▸ **Your instructions**
In the entries that follow, the lines from the one with "Relevant identified uses" through the one with "Emergency telephone number" are the ones to write out, exactly and with both ends included. Nothing else should appear.
======== Records supplied ========
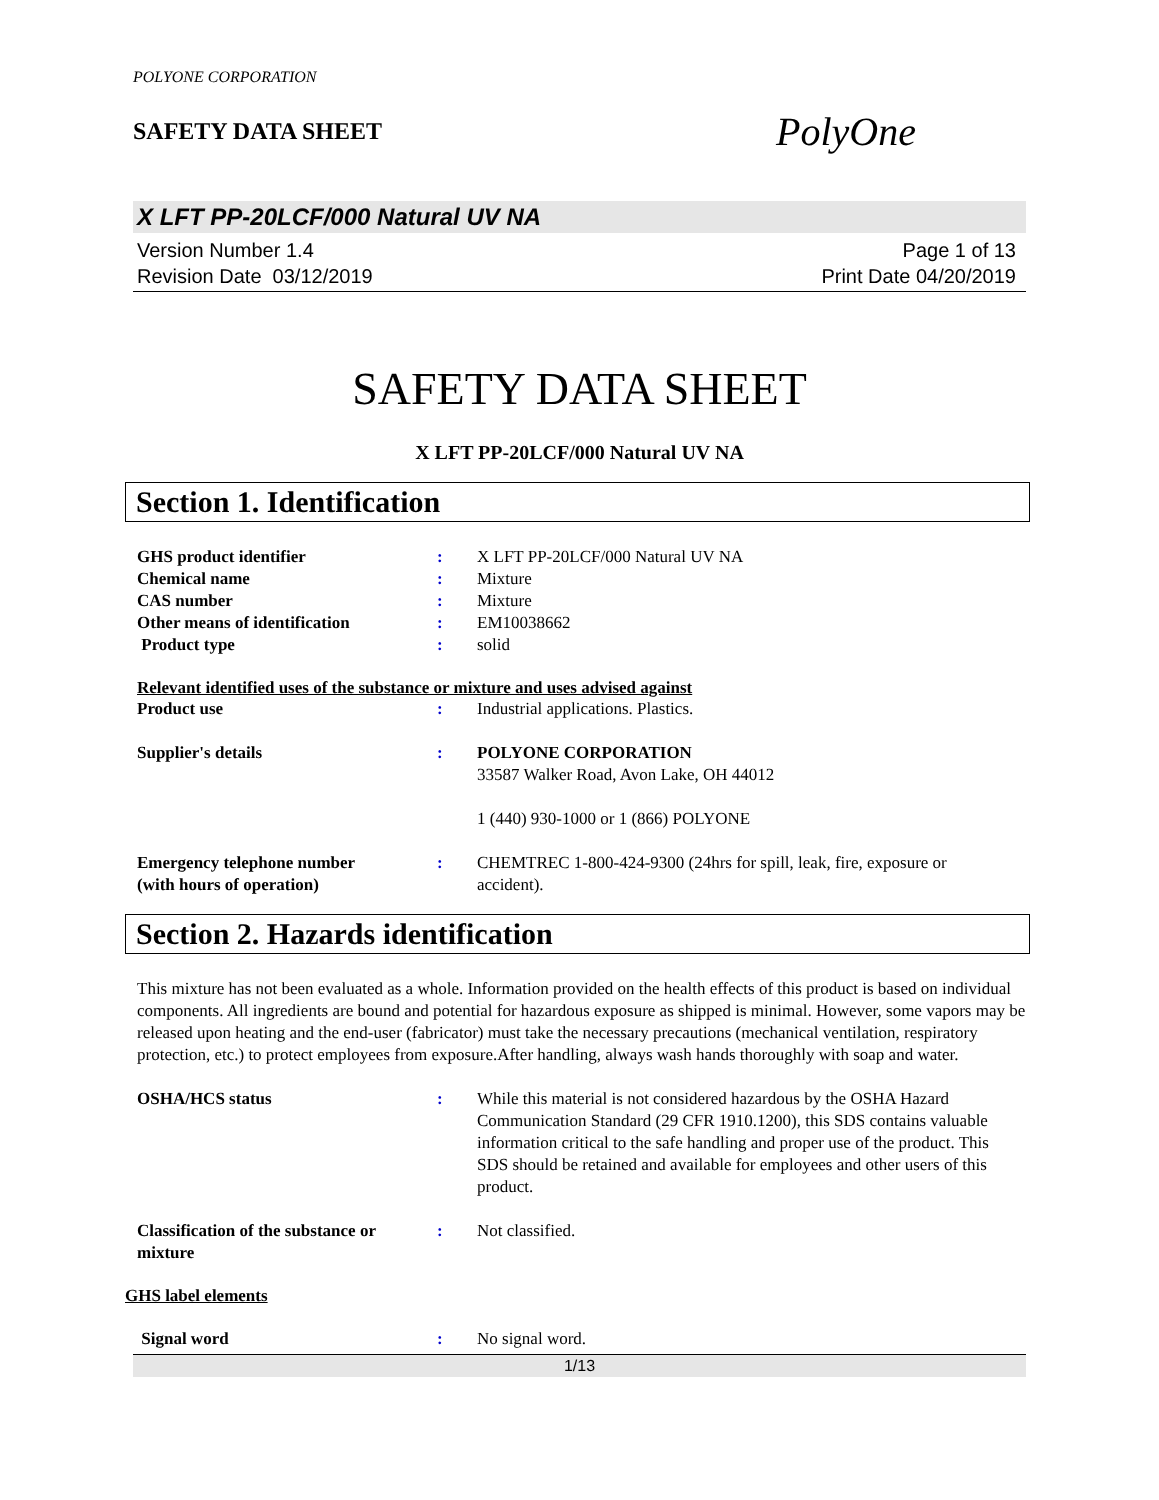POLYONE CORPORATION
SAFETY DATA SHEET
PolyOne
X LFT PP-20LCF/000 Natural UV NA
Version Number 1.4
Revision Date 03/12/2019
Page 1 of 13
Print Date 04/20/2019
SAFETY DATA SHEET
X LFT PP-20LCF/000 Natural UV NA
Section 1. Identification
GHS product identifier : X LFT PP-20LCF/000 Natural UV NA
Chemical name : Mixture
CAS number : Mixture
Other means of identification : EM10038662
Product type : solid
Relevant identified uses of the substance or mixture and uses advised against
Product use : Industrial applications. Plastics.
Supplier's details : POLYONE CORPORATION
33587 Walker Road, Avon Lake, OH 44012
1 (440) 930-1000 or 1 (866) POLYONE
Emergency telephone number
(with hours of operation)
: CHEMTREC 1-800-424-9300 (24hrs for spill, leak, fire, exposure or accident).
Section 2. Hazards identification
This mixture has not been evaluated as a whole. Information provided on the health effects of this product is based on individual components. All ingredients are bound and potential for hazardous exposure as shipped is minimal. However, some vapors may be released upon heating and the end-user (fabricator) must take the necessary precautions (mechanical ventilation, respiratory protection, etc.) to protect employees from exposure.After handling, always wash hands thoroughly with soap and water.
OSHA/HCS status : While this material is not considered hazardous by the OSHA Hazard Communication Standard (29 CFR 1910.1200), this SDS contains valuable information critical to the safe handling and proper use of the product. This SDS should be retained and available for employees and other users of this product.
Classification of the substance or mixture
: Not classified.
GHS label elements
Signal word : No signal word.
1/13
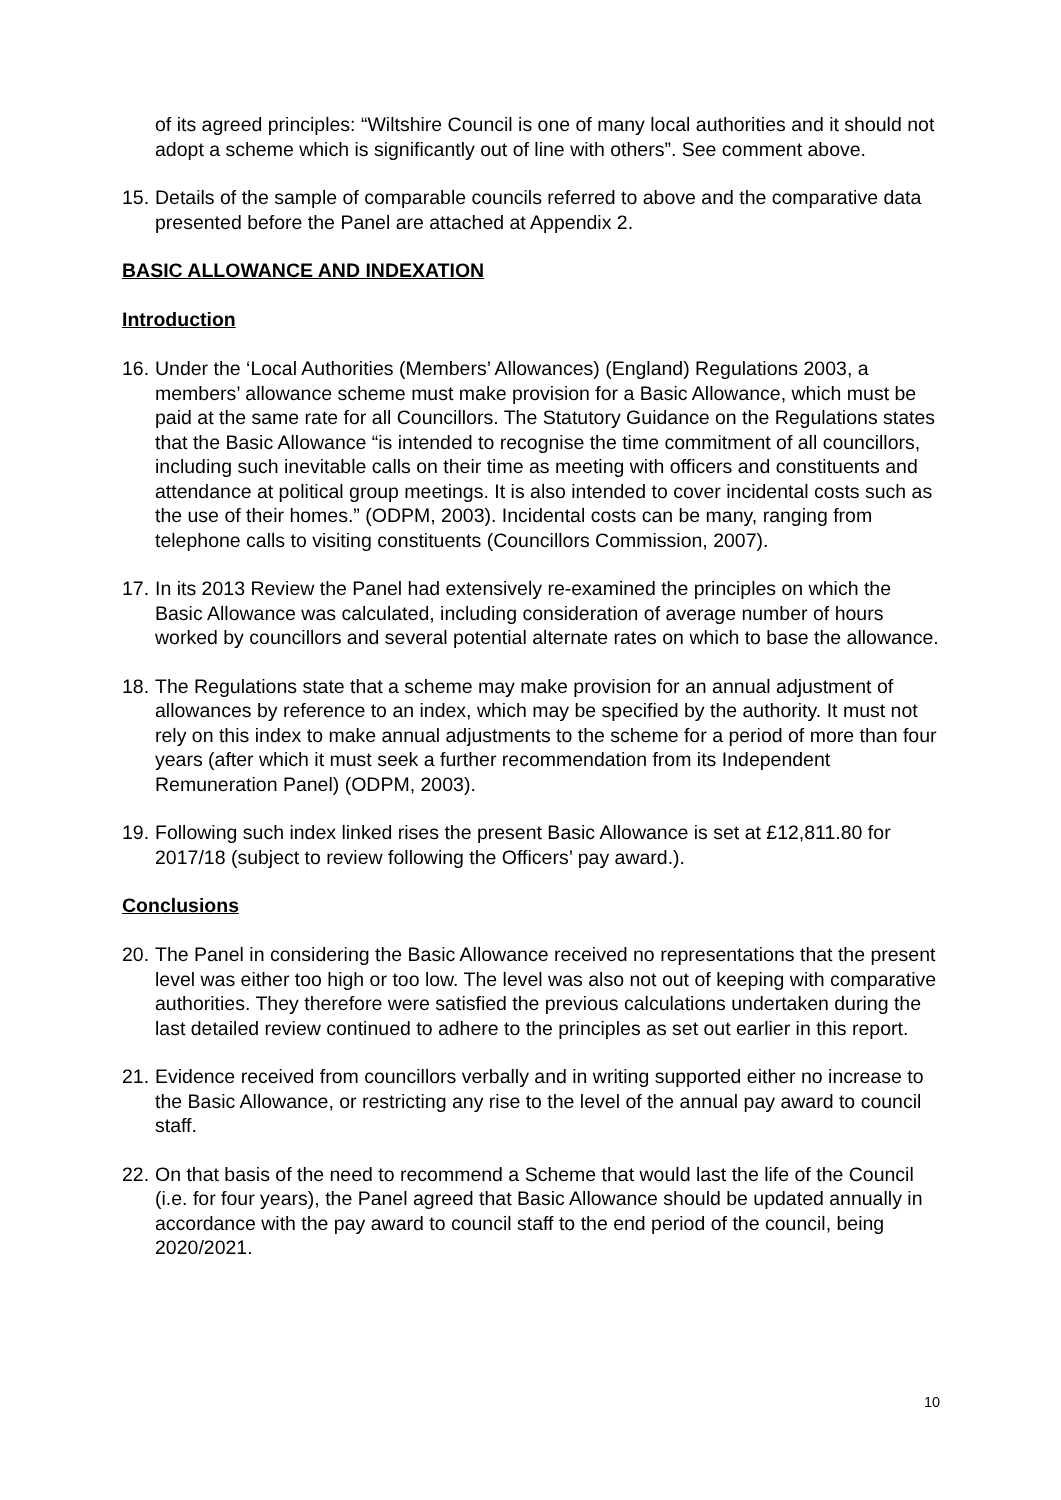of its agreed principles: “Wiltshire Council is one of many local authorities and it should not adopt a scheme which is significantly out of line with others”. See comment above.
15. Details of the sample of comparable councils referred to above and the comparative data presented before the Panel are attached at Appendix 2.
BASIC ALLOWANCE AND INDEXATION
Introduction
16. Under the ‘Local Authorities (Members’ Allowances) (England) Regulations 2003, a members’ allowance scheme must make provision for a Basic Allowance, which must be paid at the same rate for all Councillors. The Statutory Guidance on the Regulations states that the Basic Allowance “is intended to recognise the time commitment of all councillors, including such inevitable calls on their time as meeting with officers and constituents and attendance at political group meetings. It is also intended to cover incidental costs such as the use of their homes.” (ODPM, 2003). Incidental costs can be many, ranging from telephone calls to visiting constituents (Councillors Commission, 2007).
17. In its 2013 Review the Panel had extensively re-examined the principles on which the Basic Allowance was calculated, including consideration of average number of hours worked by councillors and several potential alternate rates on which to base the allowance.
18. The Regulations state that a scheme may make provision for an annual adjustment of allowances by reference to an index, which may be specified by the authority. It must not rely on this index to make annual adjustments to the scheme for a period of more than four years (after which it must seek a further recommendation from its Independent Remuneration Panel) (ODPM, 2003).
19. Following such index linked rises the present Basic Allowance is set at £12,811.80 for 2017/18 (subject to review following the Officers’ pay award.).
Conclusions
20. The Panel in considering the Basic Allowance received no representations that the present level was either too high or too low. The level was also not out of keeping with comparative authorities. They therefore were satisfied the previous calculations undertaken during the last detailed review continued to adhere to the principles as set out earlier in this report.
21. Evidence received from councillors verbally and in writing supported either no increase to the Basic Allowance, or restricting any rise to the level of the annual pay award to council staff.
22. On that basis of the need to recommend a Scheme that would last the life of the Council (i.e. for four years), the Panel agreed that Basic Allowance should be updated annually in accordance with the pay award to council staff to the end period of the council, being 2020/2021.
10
========
▸ **Result**
Relevant identified uses of the substance or mixture and uses advised against
Product use : Industrial applications. Plastics.
Supplier's details : POLYONE CORPORATION
33587 Walker Road, Avon Lake, OH 44012
1 (440) 930-1000 or 1 (866) POLYONE
Emergency telephone number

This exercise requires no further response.